MediaWiki 1.28 requires PHP 5.5.9 or later. There is experimental support for
HHVM 3.6.5 or later.

MySQL is the recommended DBMS. PostgreSQL or SQLite can also be used, but
support for them is somewhat less mature. There is experimental support for
Oracle and Microsoft SQL Server.

The supported versions are:

* MySQL 5.0.3 or later
* PostgreSQL 8.3 or later
* SQLite 3.3.7 or later
* Oracle 9.0.1 or later
* Microsoft SQL Server 2005 (9.00.1399)

== Upgrading ==

1.28 has several database changes since 1.27, and will not work without schema
updates. Note that due to changes to some very large tables like the revision
table, the schema update may take quite long (minutes on a medium sized site,
many hours on a large site).

If upgrading from before 1.11, and you are using a wiki as a commons
repository, make sure that it is updated as well.

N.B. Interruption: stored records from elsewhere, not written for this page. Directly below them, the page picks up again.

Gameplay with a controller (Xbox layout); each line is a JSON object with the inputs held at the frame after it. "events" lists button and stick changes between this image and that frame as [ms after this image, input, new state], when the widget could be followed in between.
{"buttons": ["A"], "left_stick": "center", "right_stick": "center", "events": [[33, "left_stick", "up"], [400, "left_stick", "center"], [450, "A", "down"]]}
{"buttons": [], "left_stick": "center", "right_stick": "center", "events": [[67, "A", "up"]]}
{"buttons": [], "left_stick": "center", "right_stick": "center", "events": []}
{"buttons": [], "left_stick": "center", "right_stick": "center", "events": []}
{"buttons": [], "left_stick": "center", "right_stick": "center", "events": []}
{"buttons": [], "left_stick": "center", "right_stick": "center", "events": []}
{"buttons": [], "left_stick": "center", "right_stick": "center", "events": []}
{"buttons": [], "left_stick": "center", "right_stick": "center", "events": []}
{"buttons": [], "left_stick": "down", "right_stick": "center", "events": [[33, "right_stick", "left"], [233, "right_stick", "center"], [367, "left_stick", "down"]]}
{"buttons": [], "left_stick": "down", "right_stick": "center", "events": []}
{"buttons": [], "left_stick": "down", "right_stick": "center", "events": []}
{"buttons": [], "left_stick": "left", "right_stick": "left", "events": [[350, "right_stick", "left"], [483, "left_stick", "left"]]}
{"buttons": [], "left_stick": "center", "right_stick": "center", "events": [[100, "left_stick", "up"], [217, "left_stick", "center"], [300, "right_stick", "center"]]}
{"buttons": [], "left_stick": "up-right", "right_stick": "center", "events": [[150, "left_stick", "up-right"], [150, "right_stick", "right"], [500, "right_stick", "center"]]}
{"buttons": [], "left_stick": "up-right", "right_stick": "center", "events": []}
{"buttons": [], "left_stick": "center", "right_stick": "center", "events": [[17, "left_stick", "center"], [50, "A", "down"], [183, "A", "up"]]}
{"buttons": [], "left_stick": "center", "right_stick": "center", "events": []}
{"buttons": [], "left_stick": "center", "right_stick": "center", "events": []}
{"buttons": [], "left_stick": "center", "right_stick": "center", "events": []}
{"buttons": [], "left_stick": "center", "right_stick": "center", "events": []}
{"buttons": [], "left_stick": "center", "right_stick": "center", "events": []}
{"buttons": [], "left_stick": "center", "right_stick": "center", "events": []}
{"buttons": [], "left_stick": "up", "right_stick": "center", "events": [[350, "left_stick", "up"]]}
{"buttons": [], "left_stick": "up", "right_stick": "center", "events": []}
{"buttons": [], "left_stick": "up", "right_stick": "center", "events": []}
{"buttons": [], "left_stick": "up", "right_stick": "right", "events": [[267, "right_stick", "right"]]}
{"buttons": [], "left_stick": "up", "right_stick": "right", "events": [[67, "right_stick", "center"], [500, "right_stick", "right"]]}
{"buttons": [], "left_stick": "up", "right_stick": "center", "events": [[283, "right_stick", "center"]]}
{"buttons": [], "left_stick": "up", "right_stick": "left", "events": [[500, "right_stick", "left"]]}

Otherwise, errors may arise
due to database schema changes.

If upgrading from before 1.7, you may want to run refreshLinks.php to ensure
new database fields are filled with data.

If you are upgrading from MediaWiki 1.4.x or earlier, you should upgrade to
1.5 first. The upgrade script maintenance/upgrade1_5.php has been removed
with MediaWiki 1.21.

Don't forget to always back up your database before upgrading!

See the file UPGRADE for more detailed upgrade instructions.

For notes on 1.27.x and older releases, see HISTORY.

== Online documentation ==

Documentation for both end-users and site administrators is available on
MediaWiki.org, and is covered under the GNU Free Documentation License (except
for pages that explicitly state that their contents are in the public domain):

       https://www.mediawiki.org/wiki/Special:MyLanguage/Documentation

== Mailing list ==

A mailing list is available for MediaWiki user support and discussion:

       https://lists.wikimedia.org/mailman/listinfo/mediawiki-l

A low-traffic announcements-only list is also available:

       https://lists.wikimedia.org/mailman/listinfo/mediawiki-announce

It's highly recommended that you sign up for one of these lists if you're
going to run a public MediaWiki, so you can be notified of security fixes.

== IRC help ==

There's usually someone online in #mediawiki on irc.freenode.net.